Dalle cornee artificiali ai dispositivi endoscopici: l’esempio di Empa
Un altro tassello di questa evoluzione è il progetto sulle cornee artificiali 3D stampate portato avanti da Empa, in collaborazione con università e ospedali svizzeri e olandesi. Il team sta sviluppando un impianto corneale trasparente basato su un idrogel biocompatibile di collagene e acido ialuronico, pensato per essere auto-adesivo e privo di suture. La stampa 3D a estrusione permette di adattare la curvatura dell’impianto alla geometria dell’occhio del singolo paziente, con l’intento di chiudere difetti della cornea in modo preciso, riducendo la durata dell’intervento e il rischio di complicazioni post-operatorie. In prospettiva, il materiale potrà essere colonizzato da cellule staminali dell’occhio, così che l’impianto non sia solo un riempitivo strutturale ma un supporto attivo alla rigenerazione del tessuto danneggiato.

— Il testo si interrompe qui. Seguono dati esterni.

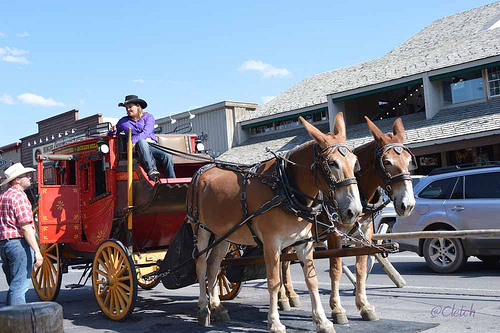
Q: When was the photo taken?
A: Daytime.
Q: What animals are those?
A: Horses.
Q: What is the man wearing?
A: Jeans.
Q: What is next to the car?
A: A building.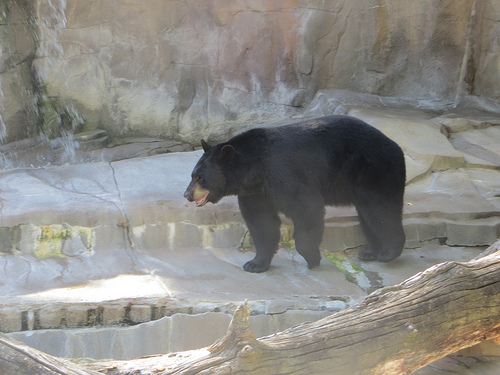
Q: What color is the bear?
A: Black.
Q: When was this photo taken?
A: Daytime.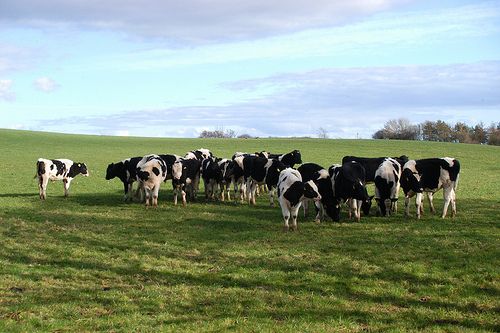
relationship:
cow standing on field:
[34, 155, 89, 199] [20, 205, 482, 331]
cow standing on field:
[371, 162, 399, 213] [5, 126, 490, 325]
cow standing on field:
[328, 161, 375, 221] [5, 126, 490, 325]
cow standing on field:
[276, 167, 322, 233] [306, 227, 448, 315]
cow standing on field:
[276, 167, 322, 233] [23, 235, 482, 320]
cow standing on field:
[168, 150, 200, 207] [5, 126, 490, 325]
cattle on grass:
[22, 133, 474, 233] [1, 126, 497, 330]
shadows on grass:
[4, 185, 496, 327] [1, 126, 497, 330]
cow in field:
[399, 157, 460, 219] [0, 200, 497, 330]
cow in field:
[270, 161, 322, 230] [0, 200, 497, 330]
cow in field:
[34, 155, 89, 199] [0, 200, 497, 330]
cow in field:
[103, 154, 145, 193] [0, 200, 497, 330]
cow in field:
[172, 158, 201, 208] [0, 200, 497, 330]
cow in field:
[399, 157, 460, 219] [85, 154, 420, 273]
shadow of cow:
[0, 185, 35, 202] [33, 151, 89, 193]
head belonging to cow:
[360, 194, 374, 217] [322, 161, 375, 223]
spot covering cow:
[49, 161, 55, 171] [35, 156, 90, 198]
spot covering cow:
[122, 156, 132, 169] [105, 154, 145, 198]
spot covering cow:
[151, 167, 160, 176] [134, 154, 202, 206]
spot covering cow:
[280, 176, 287, 181] [275, 167, 322, 230]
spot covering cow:
[390, 160, 401, 172] [372, 157, 402, 219]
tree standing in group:
[227, 127, 234, 138] [192, 126, 235, 138]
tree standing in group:
[201, 130, 209, 138] [192, 126, 235, 138]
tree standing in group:
[383, 117, 410, 140] [370, 117, 485, 141]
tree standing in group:
[372, 127, 388, 140] [370, 117, 485, 141]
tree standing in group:
[435, 120, 443, 140] [370, 117, 485, 141]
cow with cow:
[398, 153, 460, 216] [277, 168, 321, 228]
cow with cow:
[34, 155, 87, 199] [297, 163, 341, 223]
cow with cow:
[297, 163, 341, 223] [103, 153, 142, 195]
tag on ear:
[78, 162, 82, 167] [70, 161, 86, 175]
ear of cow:
[70, 161, 86, 175] [29, 151, 87, 201]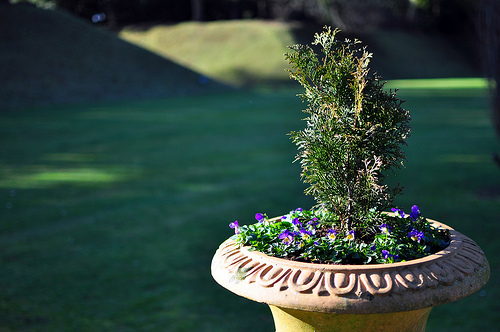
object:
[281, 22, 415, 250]
plant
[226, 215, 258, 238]
plant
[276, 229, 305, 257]
plant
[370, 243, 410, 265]
plant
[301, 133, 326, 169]
leaves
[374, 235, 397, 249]
leaves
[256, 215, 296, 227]
leaves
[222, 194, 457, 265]
flowers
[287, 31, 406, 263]
shrub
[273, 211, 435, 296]
soil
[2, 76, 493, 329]
lawn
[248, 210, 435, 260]
center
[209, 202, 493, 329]
plant pot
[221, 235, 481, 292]
pattern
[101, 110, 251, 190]
grass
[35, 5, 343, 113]
hill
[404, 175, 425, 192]
ground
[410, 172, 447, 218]
ground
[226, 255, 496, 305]
design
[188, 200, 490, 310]
planter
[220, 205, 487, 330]
pot holder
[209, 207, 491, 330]
flower pot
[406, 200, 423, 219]
pansy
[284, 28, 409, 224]
bush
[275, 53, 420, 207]
tree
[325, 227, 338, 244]
flower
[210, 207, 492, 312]
base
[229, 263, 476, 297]
design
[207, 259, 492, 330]
holder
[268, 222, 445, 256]
pansy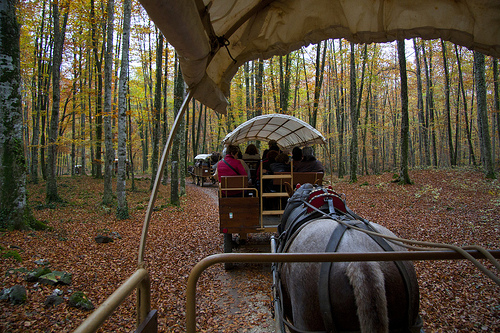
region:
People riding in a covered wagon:
[208, 109, 340, 233]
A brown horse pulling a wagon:
[126, 177, 486, 332]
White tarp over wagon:
[204, 109, 326, 155]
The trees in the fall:
[48, 2, 130, 192]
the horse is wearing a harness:
[243, 160, 440, 331]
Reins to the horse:
[365, 221, 496, 278]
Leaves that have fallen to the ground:
[38, 241, 118, 281]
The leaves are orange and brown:
[399, 194, 496, 239]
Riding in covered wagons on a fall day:
[76, 132, 310, 259]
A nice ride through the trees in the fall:
[87, 71, 267, 209]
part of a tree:
[441, 206, 465, 221]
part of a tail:
[373, 295, 378, 301]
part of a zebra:
[319, 208, 332, 283]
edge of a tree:
[409, 136, 440, 189]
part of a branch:
[321, 85, 332, 104]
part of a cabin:
[250, 123, 258, 130]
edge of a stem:
[413, 134, 418, 170]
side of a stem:
[405, 193, 410, 210]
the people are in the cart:
[207, 113, 357, 254]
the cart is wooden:
[212, 168, 335, 229]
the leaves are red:
[379, 175, 475, 247]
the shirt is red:
[212, 158, 251, 180]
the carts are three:
[179, 133, 476, 294]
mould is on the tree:
[0, 146, 47, 220]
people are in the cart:
[203, 130, 364, 211]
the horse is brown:
[268, 188, 425, 309]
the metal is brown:
[222, 240, 343, 292]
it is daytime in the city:
[4, 13, 495, 318]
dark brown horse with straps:
[271, 183, 427, 330]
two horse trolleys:
[184, 118, 336, 259]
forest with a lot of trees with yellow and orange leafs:
[33, 36, 147, 191]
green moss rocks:
[10, 254, 88, 308]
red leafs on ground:
[400, 196, 448, 218]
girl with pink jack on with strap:
[210, 143, 254, 199]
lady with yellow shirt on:
[242, 142, 262, 162]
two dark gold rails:
[119, 248, 234, 321]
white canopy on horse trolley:
[222, 103, 328, 149]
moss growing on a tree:
[5, 137, 32, 205]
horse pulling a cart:
[59, 2, 499, 327]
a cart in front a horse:
[201, 103, 341, 260]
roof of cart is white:
[209, 110, 334, 158]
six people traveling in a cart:
[211, 137, 319, 193]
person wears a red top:
[208, 139, 253, 189]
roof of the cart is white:
[145, 0, 496, 104]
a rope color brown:
[297, 202, 498, 288]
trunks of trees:
[0, 0, 498, 194]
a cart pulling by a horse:
[184, 145, 219, 191]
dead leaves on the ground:
[349, 152, 493, 232]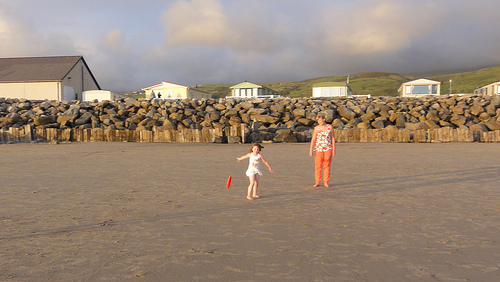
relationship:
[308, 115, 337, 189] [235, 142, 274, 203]
woman watching girl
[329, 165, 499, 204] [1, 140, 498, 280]
shadows are on sand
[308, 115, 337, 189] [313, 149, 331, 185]
woman wearing pants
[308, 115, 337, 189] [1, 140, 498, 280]
woman on sand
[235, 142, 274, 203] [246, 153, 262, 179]
girl wearing dress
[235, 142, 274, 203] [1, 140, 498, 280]
girl on sand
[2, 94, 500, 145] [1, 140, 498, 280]
seawall by sand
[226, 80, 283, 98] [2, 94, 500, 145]
buildings are by seawall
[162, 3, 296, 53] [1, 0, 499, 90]
cloud in sky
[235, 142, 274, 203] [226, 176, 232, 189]
girl throwing frisbee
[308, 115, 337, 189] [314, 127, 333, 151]
woman wearing tank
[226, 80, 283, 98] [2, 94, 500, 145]
buildings are behind seawall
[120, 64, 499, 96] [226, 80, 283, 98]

Una tendenza comune: più controllo, meno variabilità
Considerando insieme il tool biomeccanico di Boise State, la micro-stampa endoscopica di Stuttgart e le cornee stampate in 3D di Empa, emerge un filo conduttore: usare la stampa 3D per aumentare il controllo e ridurre la variabilità nei processi che collegano laboratorio e clinica. Nel caso di Boise State, il controllo riguarda la geometria dei provini e la qualità dei dati; per Stuttgart, la posizione del materiale depositato nel corpo; per Empa, la forma e le proprietà meccaniche di un impianto delicato come la cornea. In tutti e tre gli esempi, la stampa 3D non è solo un mezzo di fabbricazione, ma una piattaforma che integra materiali, ottica, biomeccanica e qualità, con l’obiettivo di rendere più prevedibili e misurabili i risultati della ricerca e delle terapie.